* The problem:
Searching the material below, find each line that includes the word "down", and copy it.
BEGIN Given data
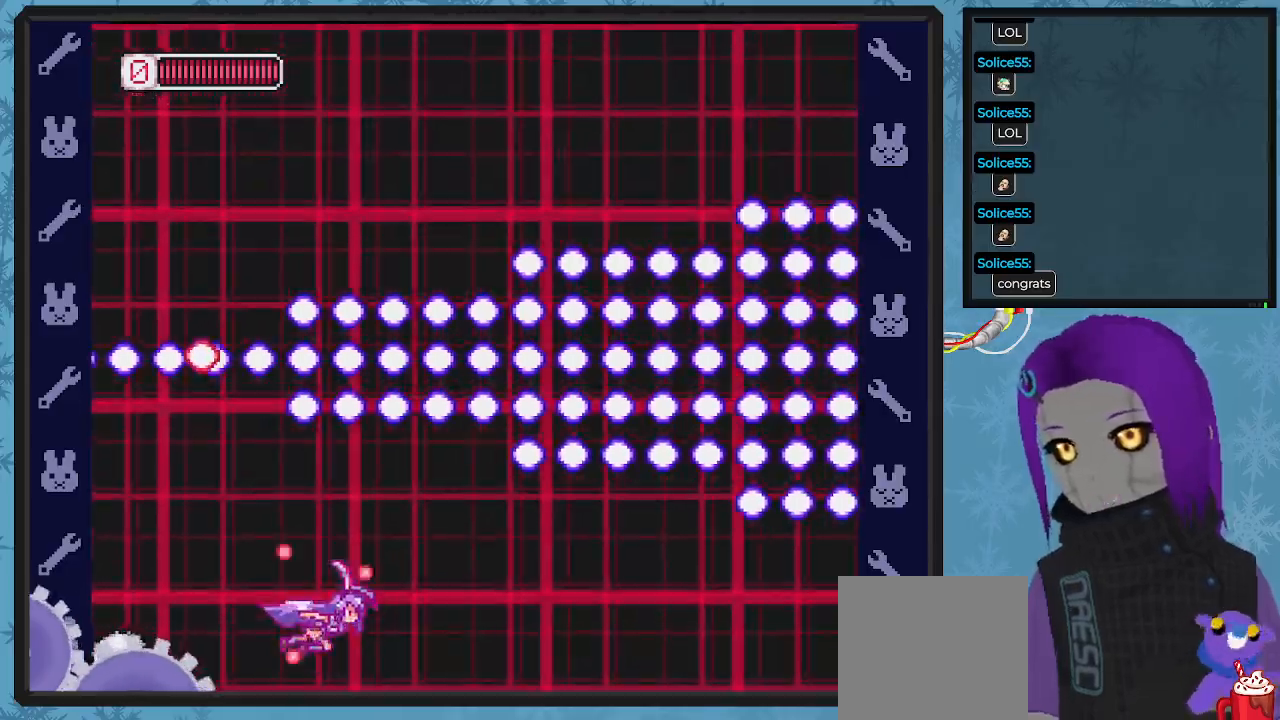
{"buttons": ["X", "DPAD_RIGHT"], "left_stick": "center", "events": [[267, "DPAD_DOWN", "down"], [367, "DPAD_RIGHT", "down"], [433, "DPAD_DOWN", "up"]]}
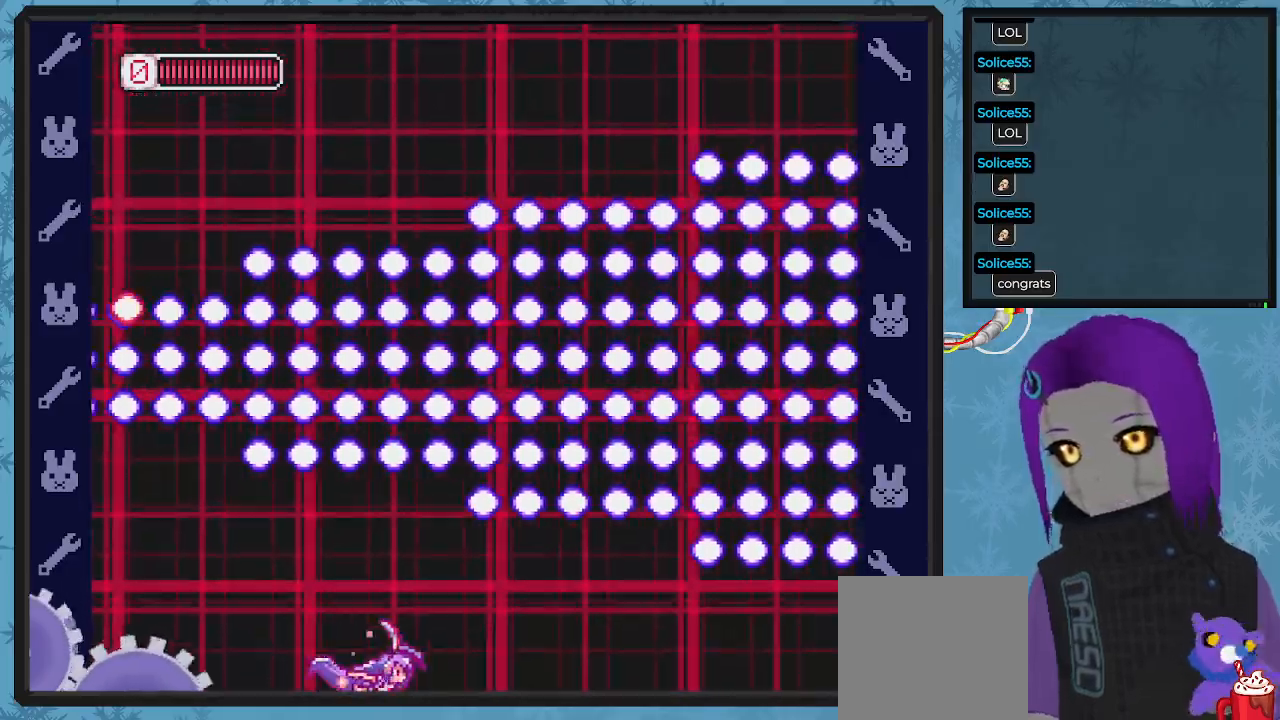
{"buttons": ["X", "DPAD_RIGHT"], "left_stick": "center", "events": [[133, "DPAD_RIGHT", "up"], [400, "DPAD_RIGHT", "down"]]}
END Given data
BEGIN Given data
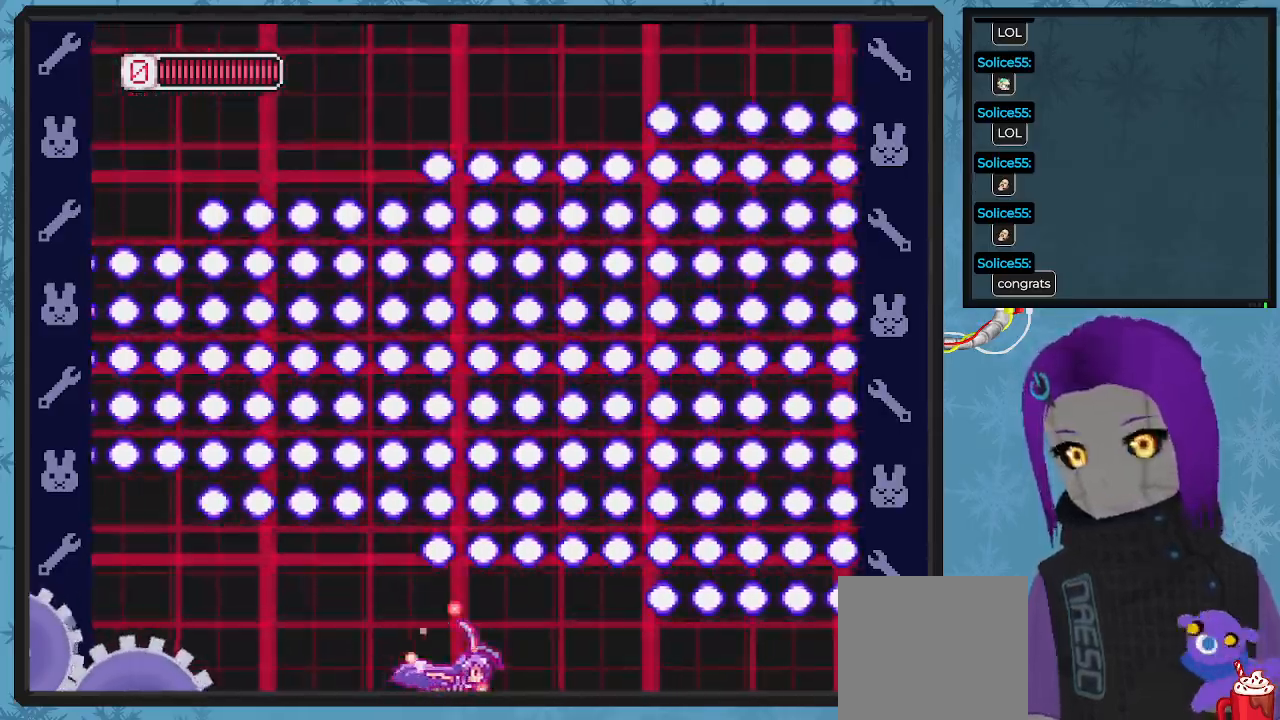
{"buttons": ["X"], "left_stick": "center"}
END Given data
* Problem solution:
{"buttons": ["X", "DPAD_RIGHT"], "left_stick": "center", "events": [[267, "DPAD_DOWN", "down"], [367, "DPAD_RIGHT", "down"], [433, "DPAD_DOWN", "up"]]}
{"buttons": ["X", "DPAD_RIGHT"], "left_stick": "center", "events": [[133, "DPAD_RIGHT", "up"], [400, "DPAD_RIGHT", "down"]]}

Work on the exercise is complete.